The California wildfires were just the beginning of trouble for undocumented immigrants in Sonoma County.
WHEN HE FIRST smelled smoke, Luis just thought a neighbor was having a barbecue. But the scent lingered, and the 25-year-old aspiring neuroscientist soon learned that a forest fire was barreling straight toward his home in Santa Rosa, California. He dashed out the front door, jumped in his Saturn, and sped toward the highway through fumes so thick they swallowed his headlights. Within hours, Sonoma County’s Tubbs Fire— the most destructive blaze in the state’s history—would incinerate the house Luis shared with his father, sister, and grandparents, as well as about 2,900 of his neighbors’ homes. In coming days, he would think back on the belongings he’d left behind, like the paper lantern his girlfriend had pieced together from origami stars. At least he had grabbed a folder of precious documents—without which, he knew, he might never land a job in the United States.

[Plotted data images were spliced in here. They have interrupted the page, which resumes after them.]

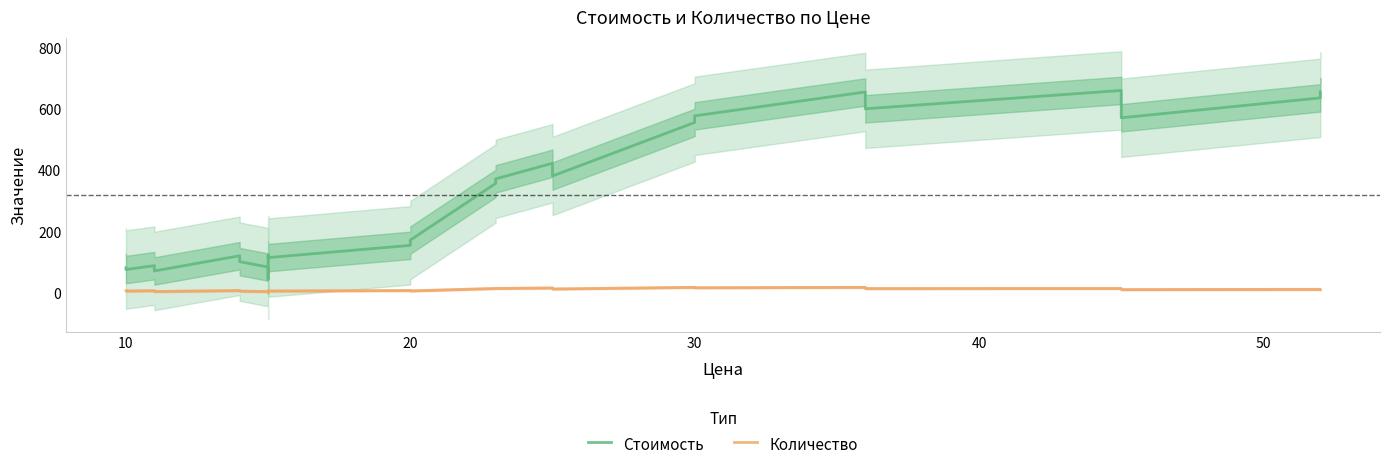

True or false: Стоимость and Количество cross at least once.

False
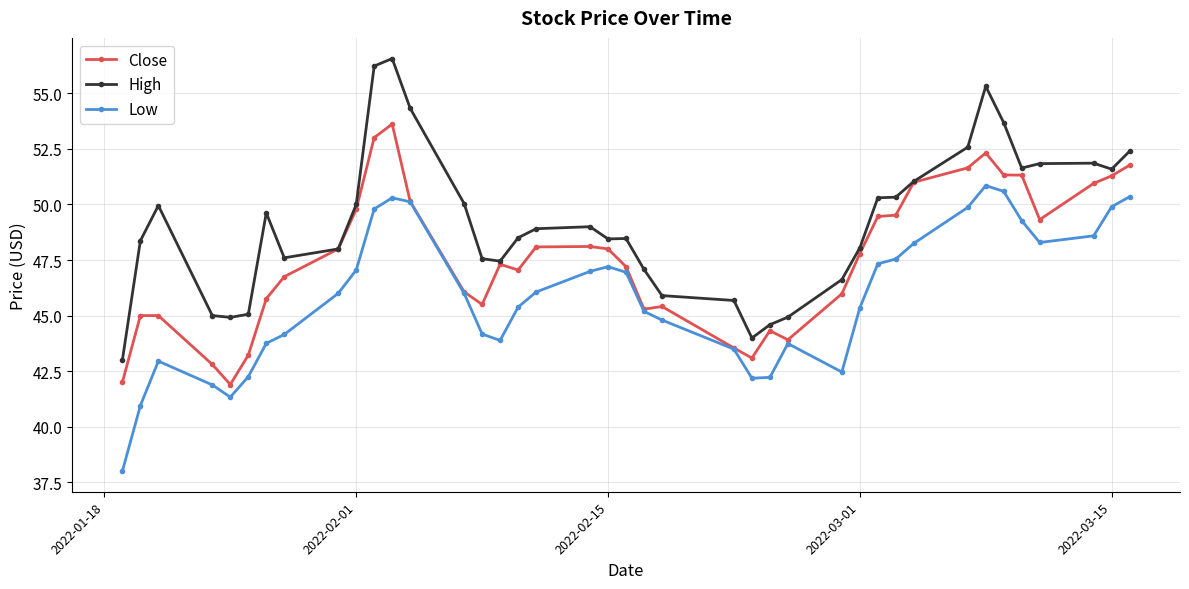

What are all the series names shown in the legend?

Close, High, Low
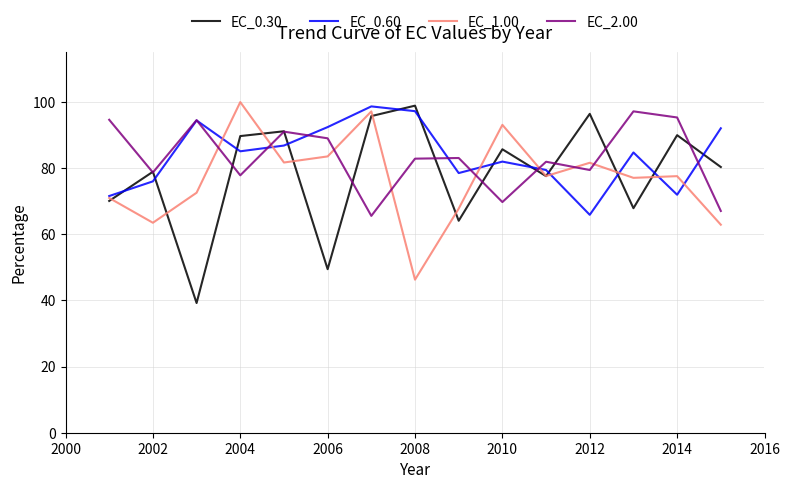

What is the minimum value shown in the chart?

39.2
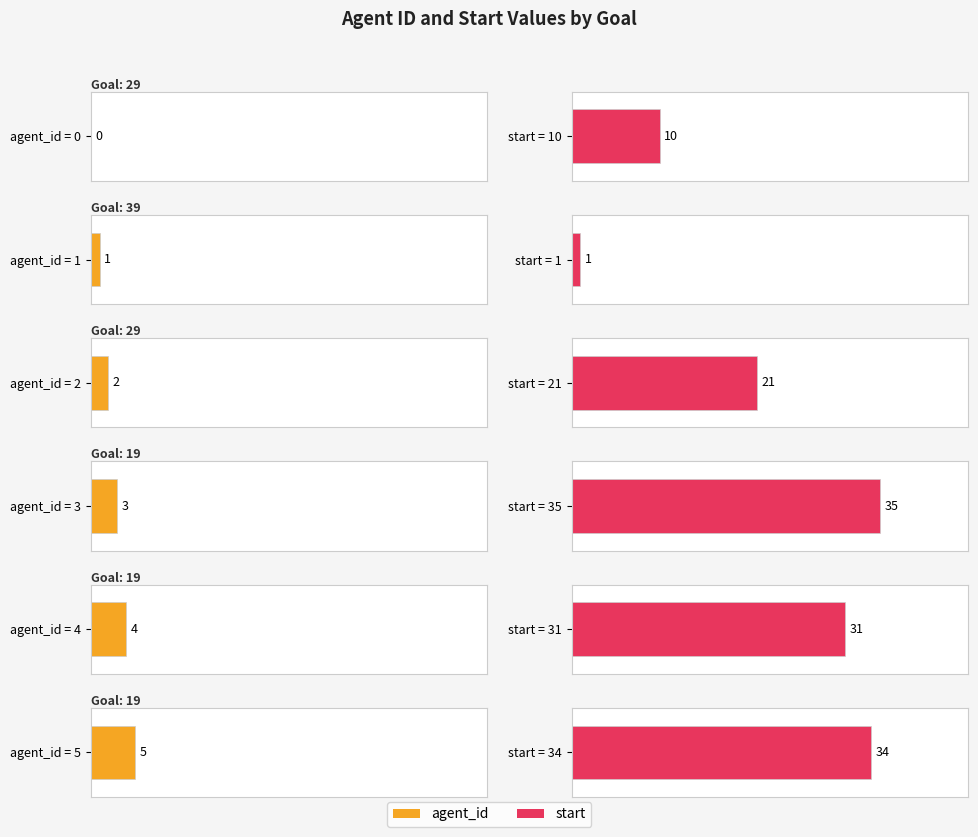

What is the difference between the start values at 19 and 29?

21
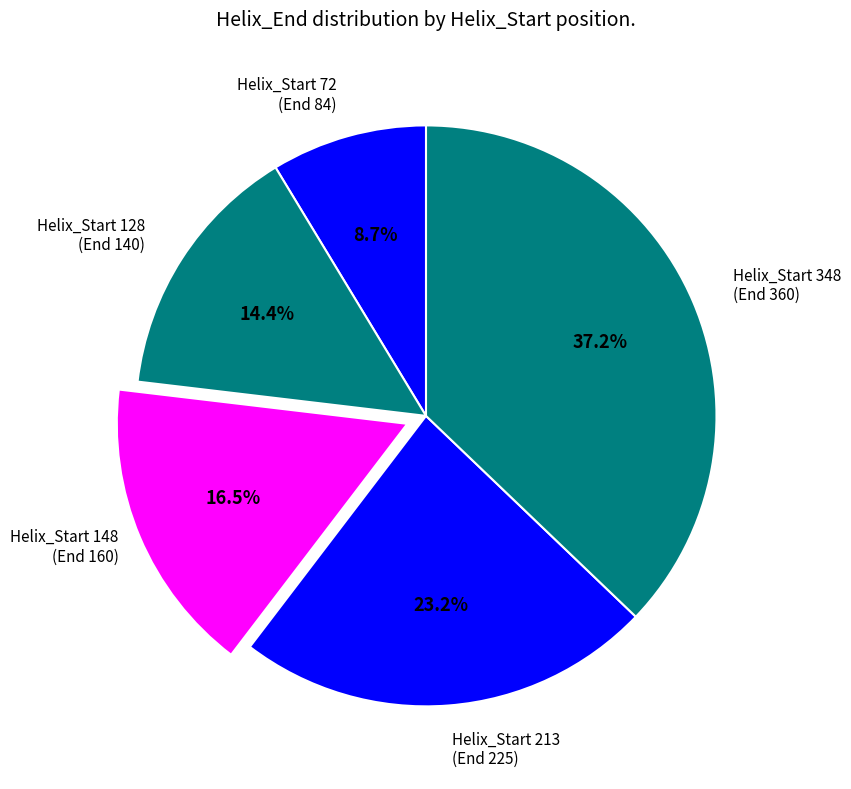

How many segments does this pie chart have?

5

Luis, who is from Oaxaca, Mexico, came to the United States illegally at the age of nine. Today he is a “Dreamer”—a participant in a program, currently being phased out by the Trump administration, that gives young immigrants temporary permission to live and work in the country even if they came here without documentation. (Luis is not his real name; he requested it be changed out of concern for the safety of his family members.) There were roughly 38,500 undocumented immigrants in Sonoma County, including most of Luis’ family, as of 2013, the most recent year for which statistics are available, and they hold down many of the county’s housecleaning, construction, and vineyard jobs. In the wake of Northern California’s wildfires, many are living a doubly precarious existence—struggling, like everybody else, to deal with tremendous personal and financial destruction, yet also uncertain if they still have any future in this country.